# Audi Fleet discounts?



## Vegas-RoadsTTer (Mar 17, 2013)

In addition to the 3 TT forums I follow, I also follow a BMW forum for the 1 and 2 series. I follow the 1 because my son has one and I follow the 2 because an M240 convertible is the biggest contender to another TT roadster for me if I were to get another car (no plans at the moment). In following these boards, I've learned that the best deal you can get on an Audi is about 6% which you can get "no haggle" if you are an ACNA member (except for the TTRS). This is about dealer invoice.

A good BMW deal is around 9%, 3% below invoice, because BMW gives dealers a lot of holdback etc payments for each sale. What strikes me is that on top of that 9% discount you can also score one of several "fleet" discounts. For example, AARP membership gets an extra $1500 off the final negotiated price and there are apparently several others (you can only apply one to each sale). The AARP discount is interesting because you can join at any age and folks are literally applying on line at the dealership for $16 to get the discount. With the various BMW discounts, you can buy an M240 which is on almost everyone's 10 best list for less than a base TT -6%. Yeah the 2 interior pales in comparison to the TT but conversely the base TT performance pales in comparison to the M240.

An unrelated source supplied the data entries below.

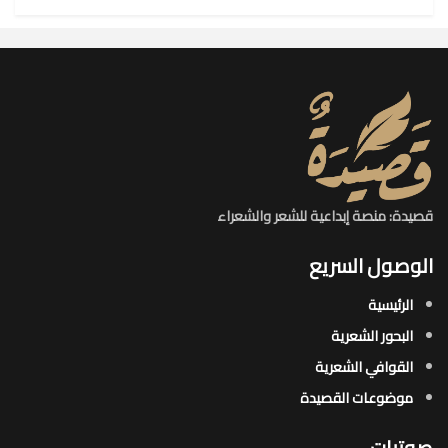
قصيدة: منصة إبداعية للشعر والشعراء
الوصول السريع
الرئيسية
البحور الشعرية​
القوافي الشعرية​
موضوعات القصيدة​
صوتيات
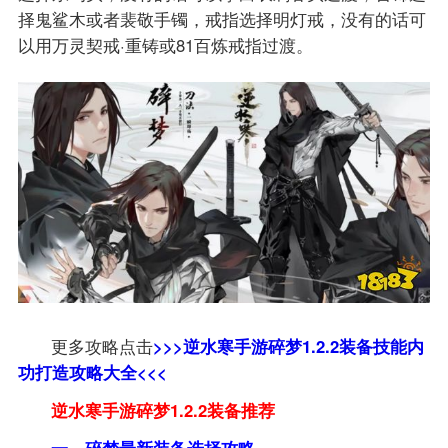
择鬼鲨木或者裴敬手镯，戒指选择明灯戒，没有的话可
以用万灵契戒·重铸或81百炼戒指过渡。
更多攻略点击
>>>逆水寒手游碎梦1.2.2装备技能内
功打造攻略大全<<<
逆水寒手游碎梦1.2.2装备推荐
一、碎梦最新装备选择攻略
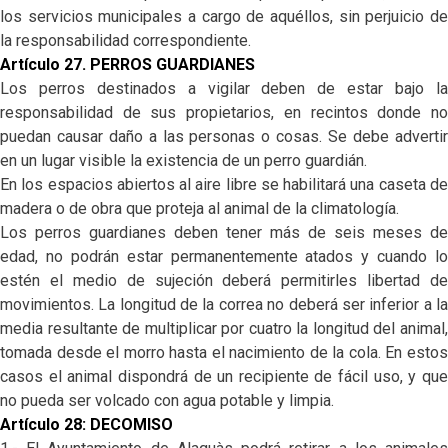
los servicios municipales a cargo de aquéllos, sin perjuicio de
la responsabilidad correspondiente.
Artículo 27. PERROS GUARDIANES
Los perros destinados a vigilar deben de estar bajo la
responsabilidad de sus propietarios, en recintos donde no
puedan causar daño a las personas o cosas. Se debe advertir
en un lugar visible la existencia de un perro guardián.
En los espacios abiertos al aire libre se habilitará una caseta de
madera o de obra que proteja al animal de la climatología.
Los perros guardianes deben tener más de seis meses de
edad, no podrán estar permanentemente atados y cuando lo
estén el medio de sujeción deberá permitirles libertad de
movimientos. La longitud de la correa no deberá ser inferior a la
media resultante de multiplicar por cuatro la longitud del animal,
tomada desde el morro hasta el nacimiento de la cola. En estos
casos el animal dispondrá de un recipiente de fácil uso, y que
no pueda ser volcado con agua potable y limpia.
Artículo 28: DECOMISO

Anyone aware of any Audi fleet discounts?


----------



## GaBoYnFla (Oct 2, 2005)

You can get a 6% discount off MSRP on TT and TTS's if you are a Audi Club North America but not the RS cars.


----------



## Huey52 (Nov 10, 2010)

Yes, he's aware of that. "In following these boards, I've learned that the best deal you can get on an Audi is about 6% which you can get "no haggle" if you are an ACNA member (except for the TTRS). This is about dealer invoice."



GaBoYnFla said:


> You can get a 6% discount off MSRP on TT and TTS's if you are a Audi Club North America but not the RS cars.


Often Audi Loyalty ($500 - $1k) and sometimes also fleet discounts such as USAA (got one on my daughter's Mini but don't see one at present for Audi).

I've configured many Bimmers and they're almost always a better bang for the buck than Audi's, but Audi interiors always win me over, and after all that's where you spend most of your time.


----------